Overnight, the Swiss National Bank disclosed the composition and breakdown of its FX reserves as of June 30. There were no notable changes, as the central bank kept most of its asset allocations unchanged from the previous quarter, with equities, government bonds and “other bonds”, at 20%, 68% and 12% respectively. There were also no shifts in the currency composition as shown in the table below.
There was one notable – and unexpected – development, and it had to do with the SNB’s -0.75% deposit rate. As Reuters writes, Swiss banks paid 970 million Swiss francs ($1 billion) in negative interest rate charges in the first half of 2017, a 40% surge from the previous year, as clients continued to hoard even more cash despite every possible action undertaken by the central bank to force savers to spend, or better yet, invest the funds. The Swiss National Bank has been charging a 0.75% fee on large deposits at the central bank since January 2015, a core policy aimed at weakening the Swiss franc and boost the velocity of money. The negative rate has been a burden for banks, especially at a time when wealthy clients are still keeping more than a fifth of their holdings in cash despite buoyant financial markets, recent earnings at the biggest private banks show. |
Investment Structure at the end of Q2 2017 |
As Reuters adds, parsing through commercial bank data, the amount of cash rich clients have parked with local banks has come down from the record-high level seen during the financial crisis but is declining only gradually.

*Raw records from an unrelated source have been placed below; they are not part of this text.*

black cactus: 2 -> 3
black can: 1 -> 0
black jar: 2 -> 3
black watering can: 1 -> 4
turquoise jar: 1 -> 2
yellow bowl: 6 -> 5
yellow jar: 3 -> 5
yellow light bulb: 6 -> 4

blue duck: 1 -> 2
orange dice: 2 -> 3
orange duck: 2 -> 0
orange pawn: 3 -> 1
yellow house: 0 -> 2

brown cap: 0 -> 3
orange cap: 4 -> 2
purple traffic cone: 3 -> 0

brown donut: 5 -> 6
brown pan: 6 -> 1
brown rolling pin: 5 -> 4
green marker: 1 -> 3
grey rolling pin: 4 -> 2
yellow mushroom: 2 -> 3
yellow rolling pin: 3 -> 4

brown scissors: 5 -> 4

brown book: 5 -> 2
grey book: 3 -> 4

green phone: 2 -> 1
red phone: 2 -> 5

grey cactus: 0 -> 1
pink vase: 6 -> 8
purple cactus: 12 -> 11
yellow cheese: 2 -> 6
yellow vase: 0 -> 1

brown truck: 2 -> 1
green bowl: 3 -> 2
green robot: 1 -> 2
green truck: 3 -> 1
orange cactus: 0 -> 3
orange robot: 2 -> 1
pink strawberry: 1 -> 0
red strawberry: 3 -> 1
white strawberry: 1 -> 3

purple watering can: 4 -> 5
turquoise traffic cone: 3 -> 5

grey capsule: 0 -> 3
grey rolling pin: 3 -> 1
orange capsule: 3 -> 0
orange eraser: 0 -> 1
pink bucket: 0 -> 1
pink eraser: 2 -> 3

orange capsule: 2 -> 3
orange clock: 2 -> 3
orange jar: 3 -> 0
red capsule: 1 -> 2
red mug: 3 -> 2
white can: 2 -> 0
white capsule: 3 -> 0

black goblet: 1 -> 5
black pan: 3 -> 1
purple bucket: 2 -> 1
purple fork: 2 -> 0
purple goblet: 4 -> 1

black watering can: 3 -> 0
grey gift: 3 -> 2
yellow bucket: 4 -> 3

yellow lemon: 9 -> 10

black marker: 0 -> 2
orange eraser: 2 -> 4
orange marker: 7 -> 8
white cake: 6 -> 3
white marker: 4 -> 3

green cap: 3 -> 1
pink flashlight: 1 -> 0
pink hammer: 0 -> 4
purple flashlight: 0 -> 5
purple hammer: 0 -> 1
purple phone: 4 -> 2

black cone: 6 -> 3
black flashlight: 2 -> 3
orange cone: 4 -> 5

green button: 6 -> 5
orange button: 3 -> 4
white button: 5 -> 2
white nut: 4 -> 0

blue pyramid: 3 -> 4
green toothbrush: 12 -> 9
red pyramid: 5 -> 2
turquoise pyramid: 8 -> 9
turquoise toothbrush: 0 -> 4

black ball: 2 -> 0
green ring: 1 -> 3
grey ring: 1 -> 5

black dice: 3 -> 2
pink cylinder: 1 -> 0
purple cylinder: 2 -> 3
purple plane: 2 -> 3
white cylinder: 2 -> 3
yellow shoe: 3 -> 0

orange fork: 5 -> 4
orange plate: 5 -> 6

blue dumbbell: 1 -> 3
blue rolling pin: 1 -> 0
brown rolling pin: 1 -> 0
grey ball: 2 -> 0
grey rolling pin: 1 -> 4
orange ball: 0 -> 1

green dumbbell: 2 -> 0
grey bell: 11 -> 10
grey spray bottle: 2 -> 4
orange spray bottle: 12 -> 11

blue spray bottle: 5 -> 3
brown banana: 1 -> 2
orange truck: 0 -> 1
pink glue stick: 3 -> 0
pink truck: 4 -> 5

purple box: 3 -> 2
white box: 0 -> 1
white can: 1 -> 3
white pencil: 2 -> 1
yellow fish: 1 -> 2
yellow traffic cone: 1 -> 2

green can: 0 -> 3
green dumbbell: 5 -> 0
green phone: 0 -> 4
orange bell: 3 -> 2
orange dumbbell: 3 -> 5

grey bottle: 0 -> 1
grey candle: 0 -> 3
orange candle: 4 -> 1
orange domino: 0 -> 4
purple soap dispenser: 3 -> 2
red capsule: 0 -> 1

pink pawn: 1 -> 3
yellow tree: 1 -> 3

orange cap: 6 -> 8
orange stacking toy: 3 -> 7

In its call last week, UBS, the world’s biggest private bank, said cash holdings at its flagship wealth management division came down in Q2 to 21% of invested assets from 21.5% in the previous quarter. Overall, UBS Wealth Management has CHF1.04 trillion in invested assets.
Credit Suisse, the fourth-largest private bank in the world by assets, said cash holdings across its money managing units held steady in the three months to end-June at around 30%, which is a damning assessment of central banker policies which have tried everything to punish savers, and have so far failed.
Similarly, cash holdings at Julius Baer, Switzerland’s third-biggest private bank, declined only fractionally to 22% from 23%.
Quited by Reuters, Julius Baer CFO Dieter Enkelmann said last week. “It’s interesting to compare right after the crisis in 2008, cash levels were at 34 percent, and the low we have experienced in 2007, pre-crisis. There the cash was around 16 percent,”
“So there would be still room to go down if the markets would continue to do well.”
Alternatively, with global markets at all time highs, and with cash levels stubbornly refusing to go down, the most likely outcome is that at the first whiff of trouble, cash holdings will surge right back up to crisis level, forcing the SNB to unveil even more draconian negative rates, or to abandon its NIRP policy altogether and join the rest of the world in pursuing “hawkish” policies. How that will impact the recently plunging Swiss Franc is unclear.